### Goal 1
Answer these questions from the Django multiple-database article:
(a) Which database does it mention for keeping analytics?
(b) What file name does the books database use in settings.py?
(c) Which database is used when all routers return None?
### Goal 2
For each statement, say yes or no according to the Django multiple-database article, and quote the words that decide it:
(a) Both configured databases use the SQLite engine.
(b) The router is registered in the settings.
(c) For the Book model, allow_migrate permits migration on the default database.
### Goal 3
Carry on with the Django multiple-database article, starting after its final sentence.

### Document segment
Using Django with Multiple Databases

dboost.me
4 min readDec 12, 2022

--

If your backend is in full swing and the database load is getting hot, you may consider to offload part of the work to another database. You can shard or move parts of the database entirely to an additional database. Which can be chosen specifically for your needs: you may store most of your data in Postgres while keeping your analytics in ClickHouse . In this short article we are going to cover how to connect second database to your Django application and use it.

Django Setup

Let’s create Book and Author models and add books database (in models.py and settings.py respectively):

# file: models.py

class Author(Model):
first_name = models.TextField()
last_name = models.TextField()

class Book(Model):
content = models.TextField()



# file: settings.py

DATABASES = {
"default": {
"ENGINE": "django.db.backends.sqlite3",
"NAME": BASE_DIR / "db.sqlite3",
},
"books": {
"ENGINE": "django.db.backends.sqlite3",
"NAME": BASE_DIR / "books.sqlite3",
}
}

It’s time to tell django to store Book model in books database. That is accomplished by creating a database router and registering it in the settings:

# file: router.py

class BookRouter:
books_db = "books"
default_db = "default"

def db_for_read(self, model, **hints):
model_name = model._meta.model_name
if model_name == 'book':
return self.books_db
else:
return None

def db_for_write(self, model, **hints):
model_name = model._meta.model_name
if model_name == 'book':
return 'books'
else:
return None

def allow_migrate(self, db, app_label, model_name=None, **hints):
if model_name == 'book':
return db == 'books'
else:
return db == 'default'


# file: settings.py

DATABASE_ROUTERS = [
"router.BookRouter"
]

In the configured router Book model will be read and written to the books database. For any other model (Author in our case) django will iterate over all configured routers to get the database for the model. If all routers returns None default database will be used.

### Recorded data
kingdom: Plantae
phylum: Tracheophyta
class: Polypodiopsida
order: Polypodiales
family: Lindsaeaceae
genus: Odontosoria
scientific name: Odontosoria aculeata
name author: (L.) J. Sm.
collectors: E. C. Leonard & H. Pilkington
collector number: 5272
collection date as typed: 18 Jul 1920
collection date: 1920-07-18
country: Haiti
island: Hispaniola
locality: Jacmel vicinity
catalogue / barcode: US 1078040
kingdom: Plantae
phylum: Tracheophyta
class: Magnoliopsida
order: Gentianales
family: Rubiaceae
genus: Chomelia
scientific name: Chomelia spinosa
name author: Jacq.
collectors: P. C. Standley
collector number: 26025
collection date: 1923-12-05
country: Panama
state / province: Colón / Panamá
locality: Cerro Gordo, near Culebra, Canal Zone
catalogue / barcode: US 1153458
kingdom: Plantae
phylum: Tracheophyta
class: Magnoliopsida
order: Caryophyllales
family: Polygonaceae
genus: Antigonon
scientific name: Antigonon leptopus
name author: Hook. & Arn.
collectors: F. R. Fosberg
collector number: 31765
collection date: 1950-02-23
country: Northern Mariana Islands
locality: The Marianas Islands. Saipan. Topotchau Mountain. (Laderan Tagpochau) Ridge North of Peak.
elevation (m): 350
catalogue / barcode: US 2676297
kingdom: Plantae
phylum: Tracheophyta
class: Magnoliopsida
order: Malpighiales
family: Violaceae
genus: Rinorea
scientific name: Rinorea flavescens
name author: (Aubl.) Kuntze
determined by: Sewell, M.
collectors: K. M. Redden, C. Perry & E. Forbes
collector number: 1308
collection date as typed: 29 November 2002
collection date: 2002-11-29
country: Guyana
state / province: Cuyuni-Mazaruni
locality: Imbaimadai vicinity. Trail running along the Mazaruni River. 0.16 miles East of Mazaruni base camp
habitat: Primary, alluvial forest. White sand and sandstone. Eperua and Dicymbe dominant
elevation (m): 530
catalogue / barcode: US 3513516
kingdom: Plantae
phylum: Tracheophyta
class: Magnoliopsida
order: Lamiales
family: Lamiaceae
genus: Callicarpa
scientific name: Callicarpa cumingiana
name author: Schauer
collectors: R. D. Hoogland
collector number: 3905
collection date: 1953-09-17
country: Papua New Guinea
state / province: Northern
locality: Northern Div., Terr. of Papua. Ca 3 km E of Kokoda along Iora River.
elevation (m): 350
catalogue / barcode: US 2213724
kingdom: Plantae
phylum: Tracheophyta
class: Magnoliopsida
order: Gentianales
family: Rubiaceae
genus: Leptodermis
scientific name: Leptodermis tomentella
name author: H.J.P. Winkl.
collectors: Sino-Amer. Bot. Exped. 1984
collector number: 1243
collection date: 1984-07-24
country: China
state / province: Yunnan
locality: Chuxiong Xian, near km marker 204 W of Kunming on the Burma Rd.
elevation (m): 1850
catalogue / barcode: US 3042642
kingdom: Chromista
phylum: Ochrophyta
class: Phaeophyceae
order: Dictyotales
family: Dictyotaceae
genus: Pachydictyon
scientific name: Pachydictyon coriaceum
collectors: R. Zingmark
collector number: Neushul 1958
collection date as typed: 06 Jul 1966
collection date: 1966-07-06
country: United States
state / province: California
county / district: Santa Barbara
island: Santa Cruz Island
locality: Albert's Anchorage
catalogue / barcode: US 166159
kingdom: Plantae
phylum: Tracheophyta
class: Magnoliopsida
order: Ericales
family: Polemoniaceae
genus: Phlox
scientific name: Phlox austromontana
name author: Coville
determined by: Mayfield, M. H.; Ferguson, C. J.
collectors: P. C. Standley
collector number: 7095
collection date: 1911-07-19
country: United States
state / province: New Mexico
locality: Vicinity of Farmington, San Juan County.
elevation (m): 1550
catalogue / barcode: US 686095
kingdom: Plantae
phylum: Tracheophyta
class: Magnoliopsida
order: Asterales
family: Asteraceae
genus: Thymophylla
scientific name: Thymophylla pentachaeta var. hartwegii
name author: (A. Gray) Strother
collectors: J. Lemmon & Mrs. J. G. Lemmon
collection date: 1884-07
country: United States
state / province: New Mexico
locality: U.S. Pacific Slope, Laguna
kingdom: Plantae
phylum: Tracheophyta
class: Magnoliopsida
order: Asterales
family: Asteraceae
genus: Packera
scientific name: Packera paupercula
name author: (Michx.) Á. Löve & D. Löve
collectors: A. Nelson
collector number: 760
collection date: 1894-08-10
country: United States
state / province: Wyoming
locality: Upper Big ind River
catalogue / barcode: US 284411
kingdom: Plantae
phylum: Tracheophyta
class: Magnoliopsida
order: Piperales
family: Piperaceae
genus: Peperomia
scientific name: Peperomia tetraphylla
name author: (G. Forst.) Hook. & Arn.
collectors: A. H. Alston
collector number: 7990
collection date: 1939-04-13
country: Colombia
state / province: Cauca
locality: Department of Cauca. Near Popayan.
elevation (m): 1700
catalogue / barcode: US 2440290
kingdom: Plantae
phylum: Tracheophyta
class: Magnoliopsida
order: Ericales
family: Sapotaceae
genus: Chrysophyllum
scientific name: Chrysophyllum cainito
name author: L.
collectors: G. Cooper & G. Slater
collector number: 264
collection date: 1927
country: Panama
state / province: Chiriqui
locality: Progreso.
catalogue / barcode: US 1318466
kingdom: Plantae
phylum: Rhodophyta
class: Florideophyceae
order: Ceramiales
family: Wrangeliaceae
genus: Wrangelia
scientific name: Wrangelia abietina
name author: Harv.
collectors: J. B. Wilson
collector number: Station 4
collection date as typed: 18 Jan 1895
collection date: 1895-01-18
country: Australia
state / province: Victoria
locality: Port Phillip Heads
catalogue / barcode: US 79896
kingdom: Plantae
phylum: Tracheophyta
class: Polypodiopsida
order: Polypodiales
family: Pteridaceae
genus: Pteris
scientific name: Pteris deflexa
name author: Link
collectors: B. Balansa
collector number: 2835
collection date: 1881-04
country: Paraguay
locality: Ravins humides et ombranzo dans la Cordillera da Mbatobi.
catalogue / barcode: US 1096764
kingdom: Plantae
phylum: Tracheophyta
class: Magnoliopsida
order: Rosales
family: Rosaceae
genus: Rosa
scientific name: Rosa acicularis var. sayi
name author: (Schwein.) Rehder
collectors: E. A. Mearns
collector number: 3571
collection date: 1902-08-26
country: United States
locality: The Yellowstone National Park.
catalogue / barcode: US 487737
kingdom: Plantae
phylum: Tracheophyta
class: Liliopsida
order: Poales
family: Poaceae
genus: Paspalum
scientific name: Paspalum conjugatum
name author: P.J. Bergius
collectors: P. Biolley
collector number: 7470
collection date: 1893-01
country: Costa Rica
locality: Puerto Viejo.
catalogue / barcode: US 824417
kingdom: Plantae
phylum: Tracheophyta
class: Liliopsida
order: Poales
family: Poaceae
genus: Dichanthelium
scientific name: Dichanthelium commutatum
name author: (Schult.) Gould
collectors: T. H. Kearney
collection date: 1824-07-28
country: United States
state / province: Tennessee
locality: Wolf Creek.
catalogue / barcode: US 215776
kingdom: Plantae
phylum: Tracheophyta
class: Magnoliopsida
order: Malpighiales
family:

### Final answer 1
(a) ClickHouse
(b) books.sqlite3
(c) The default database

### Final answer 2
(a) Yes: "ENGINE": "django.db.backends.sqlite3" appears under both "default" and "books".
(b) Yes: "That is accomplished by creating a database router and registering it in the settings"
(c) No: "if model_name == 'book': return db == 'books'"

### Final answer 3
Running Migrations

Turned out that migrate command accepts database CLI parameter, which by default is set to default , so it’s easy to run migrations on another database:

python manage.py migrate --database=books

In our case we need to run migrations on both databases. Luckily we can create a script to run them in parallel and wait until it’s done:

# file: migrate.sh

python manage.py migrate &
python manage.py migrate --database=books &

wait

Migration file can contain multiple types of operations: model operations, python operations and sql operations:

# file: 0002_mix.py

from django.db import migrations, models


def migration_code(apps, schema_editor):
...


sql_code = "..."



class Migration(migrations.Migration):

dependencies = [
('books', '0001_initial'),
]

operations = [
migrations.AddField(model_name='book', name='short_description', field=models.TextField(null=True)),
migrations.AddField(model_name='author', name='biography', field=models.TextField(null=True)),
migrations.RunPython(code=migration_code, reverse_code=migrations.RunPython.noop),
migrations.RunSQL(sql=sql_code, reverse_sql=migrations.RunSQL.noop),
]

For each operation in a migration file Django will figure out operation target database, if it matches the database on which migration is executed (python manage.py --database=?) operation is executed otherwise operation is skipped.

Thus each operation should be associated with a database. In router.py we defined that Author model is stored in the default database, while Books model is stored in thebooks database. However RunPython and RunSQL operations are routed to the default database and can fail if they touch data from another database.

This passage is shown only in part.